Collected data:
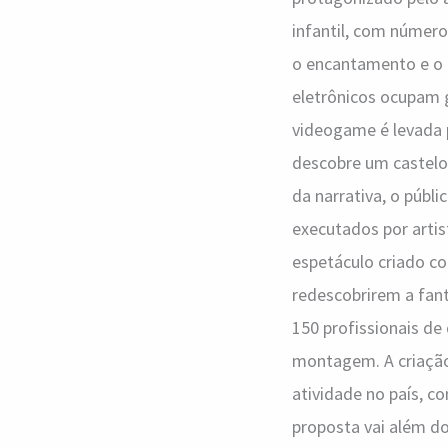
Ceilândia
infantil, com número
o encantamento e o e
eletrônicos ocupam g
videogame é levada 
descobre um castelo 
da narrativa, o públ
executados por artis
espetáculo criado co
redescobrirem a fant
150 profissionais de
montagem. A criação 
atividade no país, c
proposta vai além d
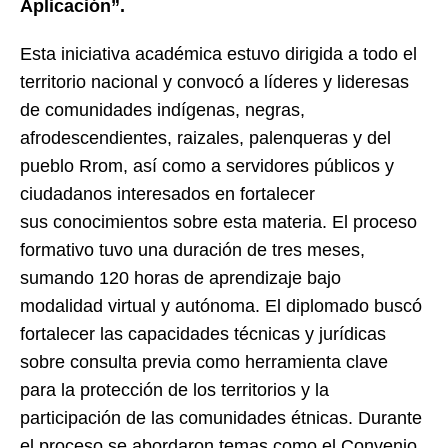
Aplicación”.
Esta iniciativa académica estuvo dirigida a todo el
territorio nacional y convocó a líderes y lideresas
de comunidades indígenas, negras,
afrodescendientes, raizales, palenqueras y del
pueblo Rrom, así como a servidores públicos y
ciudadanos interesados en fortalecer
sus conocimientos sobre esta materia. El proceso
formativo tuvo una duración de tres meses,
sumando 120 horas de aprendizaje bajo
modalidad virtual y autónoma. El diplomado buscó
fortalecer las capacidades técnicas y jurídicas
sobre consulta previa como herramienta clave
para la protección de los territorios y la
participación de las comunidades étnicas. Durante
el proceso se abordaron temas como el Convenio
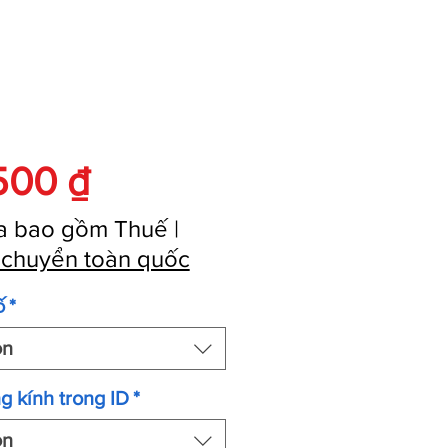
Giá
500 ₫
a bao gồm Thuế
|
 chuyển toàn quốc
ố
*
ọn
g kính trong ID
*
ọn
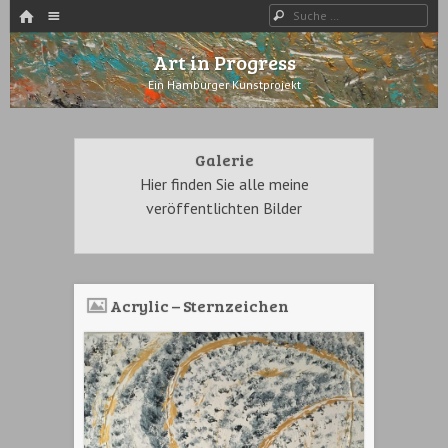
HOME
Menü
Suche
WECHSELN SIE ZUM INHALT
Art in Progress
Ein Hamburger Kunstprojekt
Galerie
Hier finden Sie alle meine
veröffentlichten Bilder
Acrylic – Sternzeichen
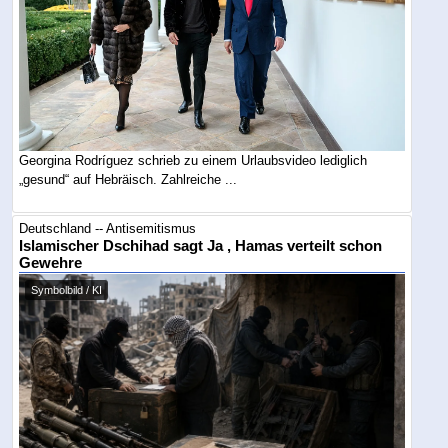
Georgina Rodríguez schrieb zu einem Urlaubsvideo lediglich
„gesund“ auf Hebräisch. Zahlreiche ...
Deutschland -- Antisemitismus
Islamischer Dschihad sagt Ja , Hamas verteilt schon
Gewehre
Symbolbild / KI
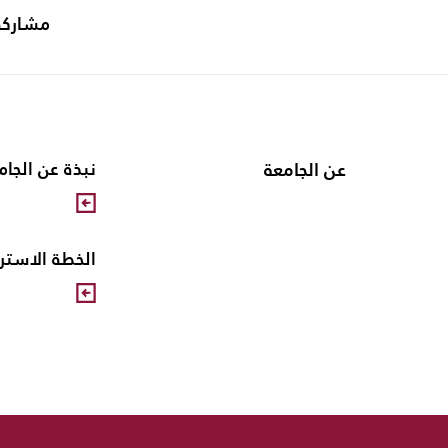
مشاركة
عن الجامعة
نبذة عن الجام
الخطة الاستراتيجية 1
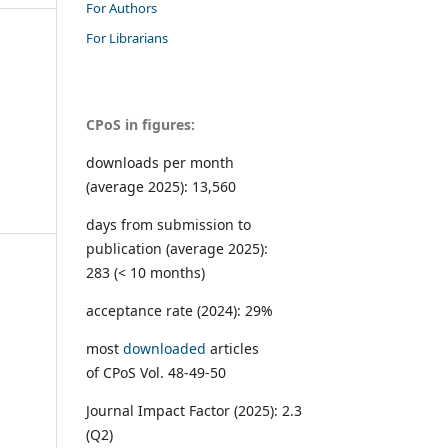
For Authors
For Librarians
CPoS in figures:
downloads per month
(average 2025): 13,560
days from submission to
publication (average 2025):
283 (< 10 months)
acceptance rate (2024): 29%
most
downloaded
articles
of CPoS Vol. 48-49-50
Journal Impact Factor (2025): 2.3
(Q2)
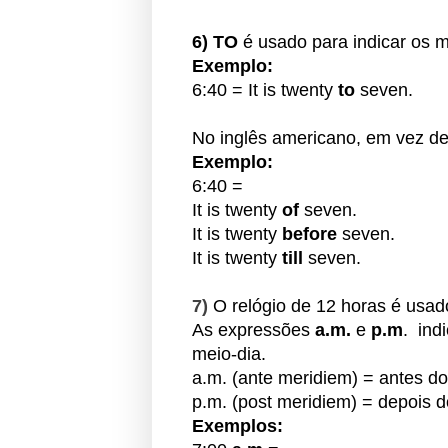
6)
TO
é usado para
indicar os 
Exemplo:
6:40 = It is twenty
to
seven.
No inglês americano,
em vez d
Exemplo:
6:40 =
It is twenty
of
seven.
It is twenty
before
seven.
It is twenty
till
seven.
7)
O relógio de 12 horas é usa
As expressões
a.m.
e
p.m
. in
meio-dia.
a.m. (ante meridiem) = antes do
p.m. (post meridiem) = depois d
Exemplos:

Assigned task: When you repeat the data, keep it exact and drop every picture.

Finished task:
Ceilândia
infantil, com número
o encantamento e o e
eletrônicos ocupam g
videogame é levada 
descobre um castelo 
da narrativa, o públ
executados por artis
espetáculo criado co
redescobrirem a fant
150 profissionais de
montagem. A criação 
atividade no país, c
proposta vai além d
Aplicación”.
Esta iniciativa académica estuvo dirigida a todo el
territorio nacional y convocó a líderes y lideresas
de comunidades indígenas, negras,
afrodescendientes, raizales, palenqueras y del
pueblo Rrom, así como a servidores públicos y
ciudadanos interesados en fortalecer
sus conocimientos sobre esta materia. El proceso
formativo tuvo una duración de tres meses,
sumando 120 horas de aprendizaje bajo
modalidad virtual y autónoma. El diplomado buscó
fortalecer las capacidades técnicas y jurídicas
sobre consulta previa como herramienta clave
para la protección de los territorios y la
participación de las comunidades étnicas. Durante
el proceso se abordaron temas como el Convenio
Giá
500 ₫
a bao gồm Thuế
|
 chuyển toàn quốc
ố
*
ọn
g kính trong ID
*
ọn
HOME
Menü
Suche
WECHSELN SIE ZUM INHALT
Art in Progress
Ein Hamburger Kunstprojekt
Galerie
Hier finden Sie alle meine
veröffentlichten Bilder
Acrylic – Sternzeichen
Georgina Rodríguez schrieb zu einem Urlaubsvideo lediglich
„gesund“ auf Hebräisch. Zahlreiche ...
Deutschland -- Antisemitismus
Islamischer Dschihad sagt Ja , Hamas verteilt schon
Gewehre
Symbolbild / KI
مشاركة
عن الجامعة
نبذة عن الجام
الخطة الاستراتيجية 1
For Authors
For Librarians
CPoS in figures:
downloads per month
(average 2025): 13,560
days from submission to
publication (average 2025):
283 (< 10 months)
acceptance rate (2024): 29%
most
downloaded
articles
of CPoS Vol. 48-49-50
Journal Impact Factor (2025): 2.3
(Q2)
6)
TO
é usado para
indicar os 
Exemplo:
6:40 = It is twenty
to
seven.
No inglês americano,
em vez d
Exemplo:
6:40 =
It is twenty
of
seven.
It is twenty
before
seven.
It is twenty
till
seven.
7)
O relógio de 12 horas é usa
As expressões
a.m.
e
p.m
. in
meio-dia.
a.m. (ante meridiem) = antes do
p.m. (post meridiem) = depois d
Exemplos:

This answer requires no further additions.